=== Exercise data ===
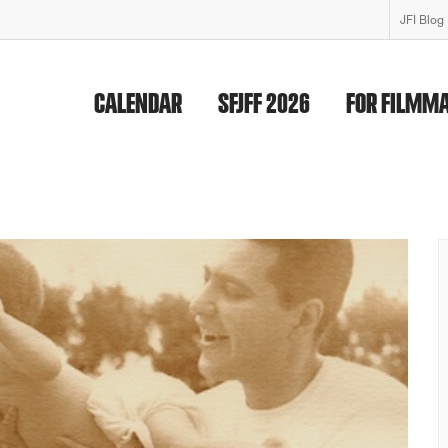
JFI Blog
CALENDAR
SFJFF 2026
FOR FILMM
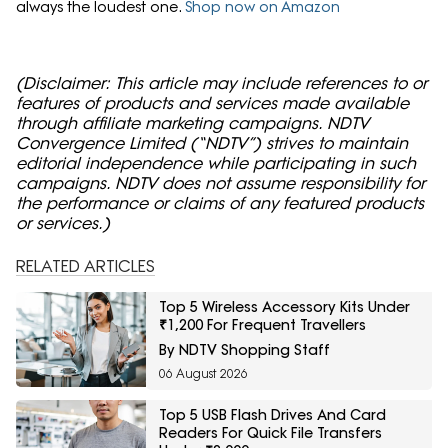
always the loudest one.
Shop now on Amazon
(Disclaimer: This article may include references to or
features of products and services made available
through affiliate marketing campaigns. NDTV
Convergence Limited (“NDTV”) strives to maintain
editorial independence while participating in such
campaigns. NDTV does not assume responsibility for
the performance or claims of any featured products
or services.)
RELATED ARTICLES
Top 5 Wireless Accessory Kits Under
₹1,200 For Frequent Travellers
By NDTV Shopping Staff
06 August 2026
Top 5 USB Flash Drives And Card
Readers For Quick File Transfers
===
=== Exercise data ===
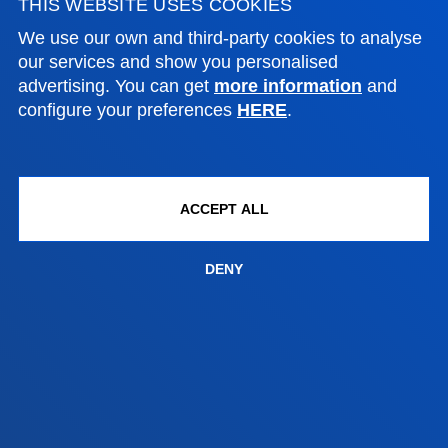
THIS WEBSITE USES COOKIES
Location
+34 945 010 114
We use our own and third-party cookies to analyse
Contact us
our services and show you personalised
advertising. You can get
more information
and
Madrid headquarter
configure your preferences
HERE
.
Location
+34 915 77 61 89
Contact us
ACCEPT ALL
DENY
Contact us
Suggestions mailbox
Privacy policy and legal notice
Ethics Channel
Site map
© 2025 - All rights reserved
===
=== Exercise data ===
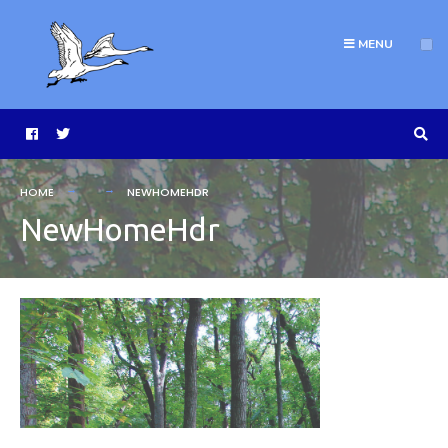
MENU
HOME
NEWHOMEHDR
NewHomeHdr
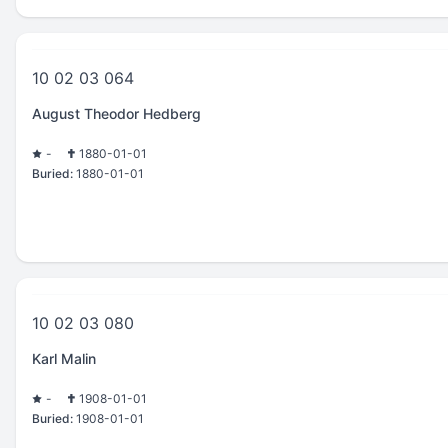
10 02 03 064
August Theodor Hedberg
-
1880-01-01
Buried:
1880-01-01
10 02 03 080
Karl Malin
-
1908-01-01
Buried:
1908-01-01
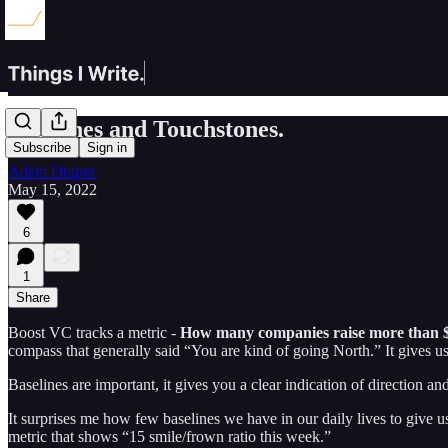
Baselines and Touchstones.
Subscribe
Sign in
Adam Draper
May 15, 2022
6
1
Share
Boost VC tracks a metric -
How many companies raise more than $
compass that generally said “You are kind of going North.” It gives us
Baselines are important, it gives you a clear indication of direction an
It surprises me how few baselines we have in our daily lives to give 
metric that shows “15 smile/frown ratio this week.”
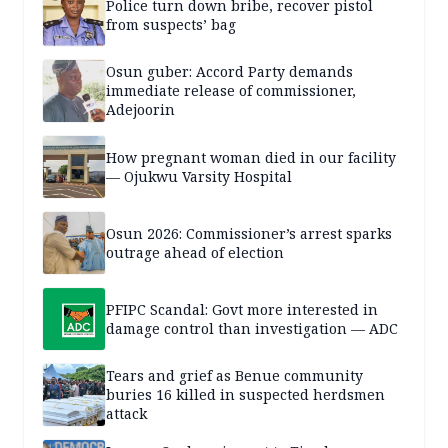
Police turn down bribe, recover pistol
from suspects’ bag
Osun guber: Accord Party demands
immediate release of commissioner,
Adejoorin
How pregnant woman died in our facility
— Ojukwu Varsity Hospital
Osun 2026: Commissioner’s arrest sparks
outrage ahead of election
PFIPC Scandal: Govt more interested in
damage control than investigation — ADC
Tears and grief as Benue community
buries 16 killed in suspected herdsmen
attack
===
*Work instruction*
Return every line from the entries above that contains the word "NDTV".

*Answer section*
through affiliate marketing campaigns. NDTV
Convergence Limited (“NDTV”) strives to maintain
campaigns. NDTV does not assume responsibility for
By NDTV Shopping Staff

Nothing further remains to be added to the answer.